• **INSTRUCTIONS TO FOLLOW**: Identify every line in the entries below that contains the string "service", and copy each of those lines in full.

Start of TASK MATERIAL

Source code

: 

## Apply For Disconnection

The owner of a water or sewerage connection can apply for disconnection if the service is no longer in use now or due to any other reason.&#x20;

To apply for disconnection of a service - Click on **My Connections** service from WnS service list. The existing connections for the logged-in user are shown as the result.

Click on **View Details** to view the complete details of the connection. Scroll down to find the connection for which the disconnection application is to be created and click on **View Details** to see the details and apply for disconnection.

End of TASK MATERIAL

• **SOLUTION**:
The owner of a water or sewerage connection can apply for disconnection if the service is no longer in use now or due to any other reason.&#x20;
To apply for disconnection of a service - Click on **My Connections** service from WnS service list. The existing connections for the logged-in user are shown as the result.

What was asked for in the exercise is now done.